Amid reports of El Nino possibly impacting monsoon in India, Agriculture Minister Sharad Pawar today said the government will keep a close watch on monsoon progress this year and ruled out any major impact on foodgrain production.
"It is too early to say. I had discussion yesterday with Met officials. They said they will be able to come out with monsoon forecast in second week of April," Pawar told reporters replying to a query on monsoon forecast for 2014.

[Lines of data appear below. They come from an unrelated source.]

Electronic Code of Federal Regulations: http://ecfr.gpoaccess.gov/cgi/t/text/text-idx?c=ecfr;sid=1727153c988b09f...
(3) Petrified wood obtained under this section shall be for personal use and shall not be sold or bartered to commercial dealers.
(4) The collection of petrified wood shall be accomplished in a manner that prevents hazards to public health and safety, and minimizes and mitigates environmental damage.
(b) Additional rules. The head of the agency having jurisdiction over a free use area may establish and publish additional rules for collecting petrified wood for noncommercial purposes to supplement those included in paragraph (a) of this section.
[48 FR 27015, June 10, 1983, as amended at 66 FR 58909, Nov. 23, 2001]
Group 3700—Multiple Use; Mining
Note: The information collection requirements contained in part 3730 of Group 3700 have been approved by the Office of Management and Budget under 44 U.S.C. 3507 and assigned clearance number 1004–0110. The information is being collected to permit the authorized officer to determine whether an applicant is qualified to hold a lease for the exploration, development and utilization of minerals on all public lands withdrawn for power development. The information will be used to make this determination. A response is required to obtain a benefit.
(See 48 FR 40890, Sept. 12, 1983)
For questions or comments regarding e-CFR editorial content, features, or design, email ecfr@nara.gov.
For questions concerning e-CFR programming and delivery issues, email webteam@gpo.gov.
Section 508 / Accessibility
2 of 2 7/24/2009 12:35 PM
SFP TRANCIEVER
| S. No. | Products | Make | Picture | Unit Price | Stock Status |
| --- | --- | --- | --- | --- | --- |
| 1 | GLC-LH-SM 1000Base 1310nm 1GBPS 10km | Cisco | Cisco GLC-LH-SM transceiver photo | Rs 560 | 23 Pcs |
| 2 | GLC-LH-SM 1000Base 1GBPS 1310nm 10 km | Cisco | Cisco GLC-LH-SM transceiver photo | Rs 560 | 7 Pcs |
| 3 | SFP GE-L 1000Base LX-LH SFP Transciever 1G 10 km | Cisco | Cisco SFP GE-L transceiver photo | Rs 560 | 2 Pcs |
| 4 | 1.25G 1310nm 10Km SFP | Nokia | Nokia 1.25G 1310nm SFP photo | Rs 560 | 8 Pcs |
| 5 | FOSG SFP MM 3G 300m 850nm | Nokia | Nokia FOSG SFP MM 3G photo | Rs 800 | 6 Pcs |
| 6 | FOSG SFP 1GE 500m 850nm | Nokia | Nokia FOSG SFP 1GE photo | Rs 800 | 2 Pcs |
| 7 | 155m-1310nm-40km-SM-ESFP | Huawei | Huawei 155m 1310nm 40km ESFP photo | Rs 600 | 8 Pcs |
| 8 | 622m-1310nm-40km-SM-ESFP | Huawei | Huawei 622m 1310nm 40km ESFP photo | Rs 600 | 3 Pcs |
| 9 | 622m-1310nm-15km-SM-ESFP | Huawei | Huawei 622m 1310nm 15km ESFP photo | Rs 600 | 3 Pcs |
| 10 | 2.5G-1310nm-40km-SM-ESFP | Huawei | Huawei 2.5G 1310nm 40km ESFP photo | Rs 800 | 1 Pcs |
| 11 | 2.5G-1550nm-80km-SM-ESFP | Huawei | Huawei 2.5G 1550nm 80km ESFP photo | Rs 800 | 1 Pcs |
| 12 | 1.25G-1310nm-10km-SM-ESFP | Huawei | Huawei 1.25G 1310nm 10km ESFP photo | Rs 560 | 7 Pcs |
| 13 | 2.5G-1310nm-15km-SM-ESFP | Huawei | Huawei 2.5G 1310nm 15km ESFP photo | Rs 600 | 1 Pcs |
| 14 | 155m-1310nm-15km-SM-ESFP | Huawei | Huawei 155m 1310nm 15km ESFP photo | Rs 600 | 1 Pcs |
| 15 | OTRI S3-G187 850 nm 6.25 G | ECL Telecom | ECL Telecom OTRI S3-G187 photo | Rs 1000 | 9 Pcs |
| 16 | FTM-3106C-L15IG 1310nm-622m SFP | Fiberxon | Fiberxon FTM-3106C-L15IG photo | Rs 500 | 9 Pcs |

On concerns over El Nino conditions, he said, "Our Met Department is seriously concentrating on this subject. This type of situation we have seen in 2009 as well. But whatever assessment made by experts about this issue, they said it will not be that severe which will impact overall production and productivity. But still, we are keeping a close eye (on it)." El Nino refers to the warming of ocean water in the central and east
Pacific and cooling of West. This condition occurs every 4 to 12 years. It had last hit India's monsoon in 2009, leading to worst drought in nearly four decades.
Addressing the Kharif 2014 Conference, Pawar said that the country may surpass the agriculture growth target of 4 per cent during the 12th Five Year Plan (2012-17).
Speaking on the sidelines of the conference, Pawar expressed concern that India's agriculture is still dependent on vagaries of monsoon and asked farm scientists to develop drought resistant varieties.
"Whether we like it or not, uncertainty of rains seems to be a permanent problem to this country. Our scientists have to develop certain varieties which are resistant to various types of stress particularly during delayed monsoon." Scientists are developing such varieties but they need to focus more, he added.
Earlier, Agriculture Commissioner J S Sandhu said that the government must be prepared for delayed and deficient monsoon this year in the backdrop of private agencies predicting below normal monsoon for India.